Find every line in the records below that contains the string "Field", treating uppercase and lowercase as different, and copy each of those lines.

Segment Start: GIVEN DATA

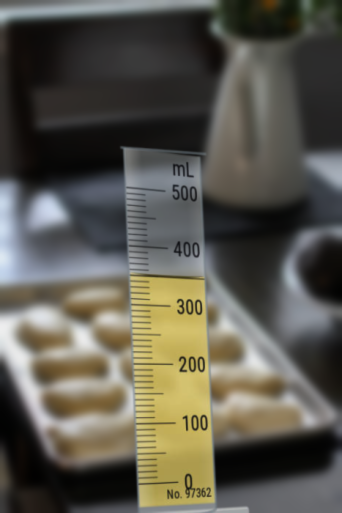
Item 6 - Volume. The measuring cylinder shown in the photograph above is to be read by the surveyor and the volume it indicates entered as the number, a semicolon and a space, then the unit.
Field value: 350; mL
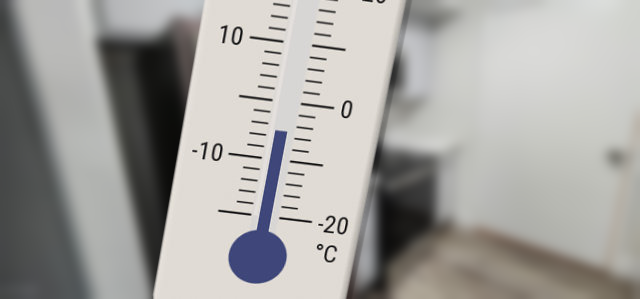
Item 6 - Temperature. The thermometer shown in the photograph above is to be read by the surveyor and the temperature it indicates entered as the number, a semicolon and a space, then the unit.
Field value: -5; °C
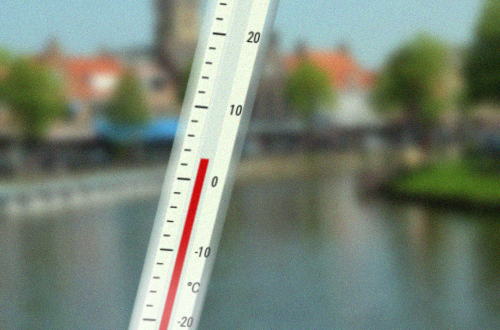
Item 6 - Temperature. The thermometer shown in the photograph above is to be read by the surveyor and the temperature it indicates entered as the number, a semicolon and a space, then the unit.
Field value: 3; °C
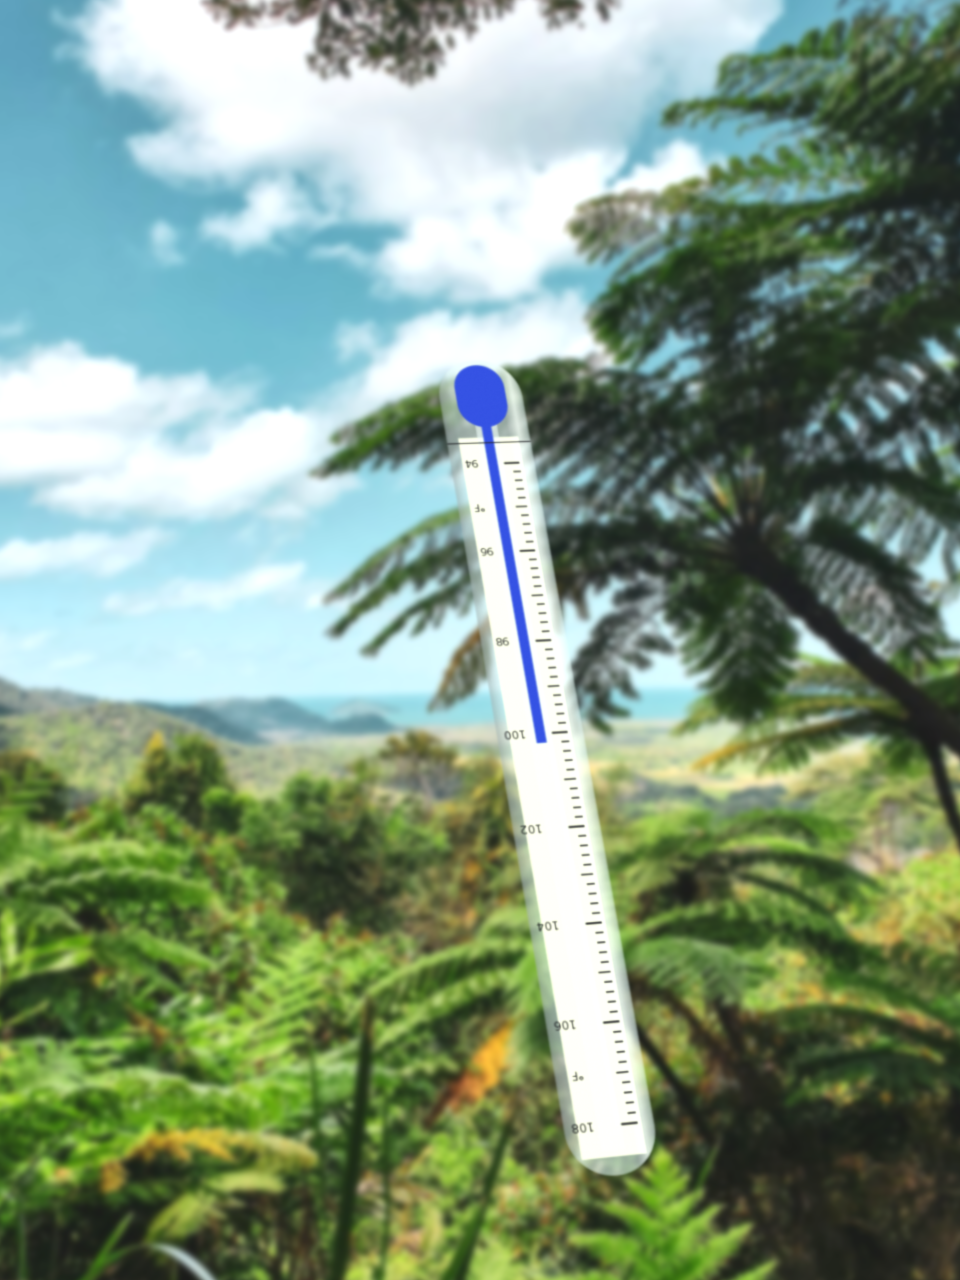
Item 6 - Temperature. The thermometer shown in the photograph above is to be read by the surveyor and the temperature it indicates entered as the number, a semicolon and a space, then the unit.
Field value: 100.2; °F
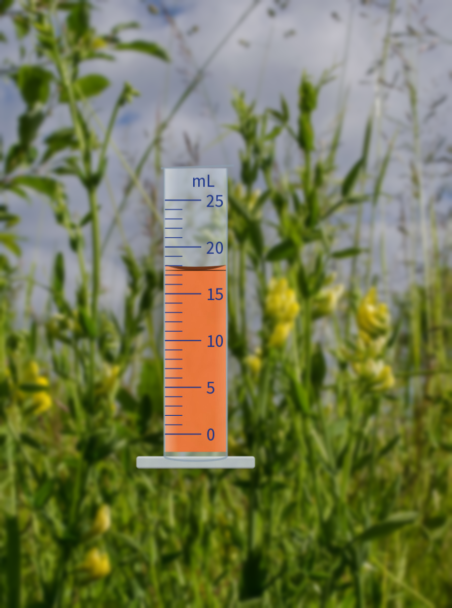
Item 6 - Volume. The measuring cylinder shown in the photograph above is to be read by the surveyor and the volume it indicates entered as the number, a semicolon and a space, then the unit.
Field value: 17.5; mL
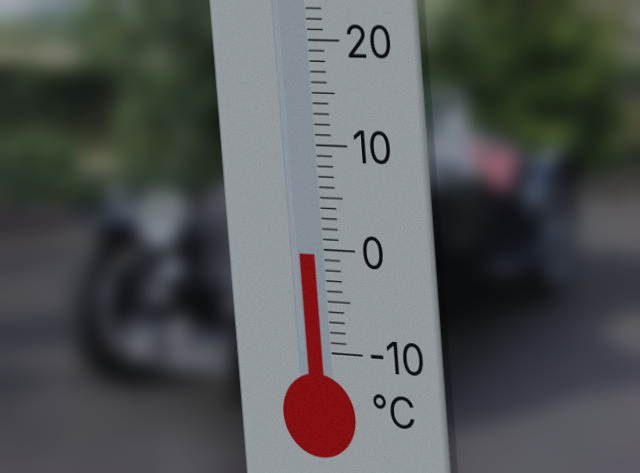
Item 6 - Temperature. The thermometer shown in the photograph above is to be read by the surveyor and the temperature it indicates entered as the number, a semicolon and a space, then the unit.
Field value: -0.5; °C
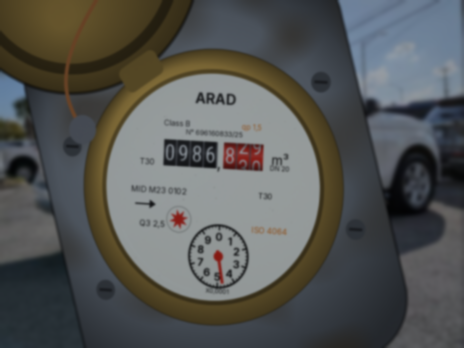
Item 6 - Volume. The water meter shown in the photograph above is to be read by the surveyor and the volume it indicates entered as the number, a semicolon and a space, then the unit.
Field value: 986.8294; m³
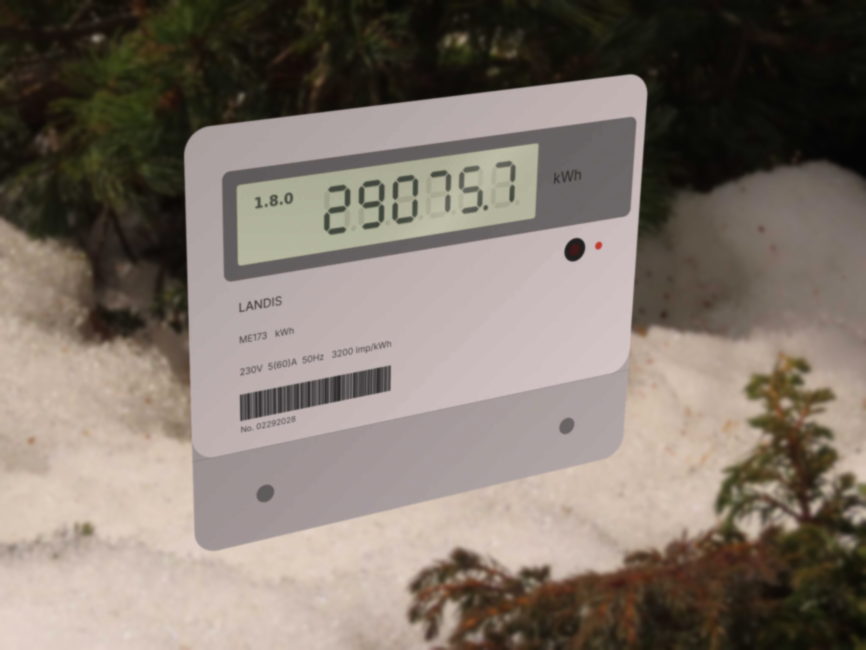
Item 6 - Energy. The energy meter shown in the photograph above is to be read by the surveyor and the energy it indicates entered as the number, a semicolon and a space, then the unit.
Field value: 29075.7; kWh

Segment End: GIVEN DATA

- _SOLUTION FOR THIS TASK_
Field value: 350; mL
Field value: -5; °C
Field value: 3; °C
Field value: 100.2; °F
Field value: 17.5; mL
Field value: -0.5; °C
Field value: 986.8294; m³
Field value: 29075.7; kWh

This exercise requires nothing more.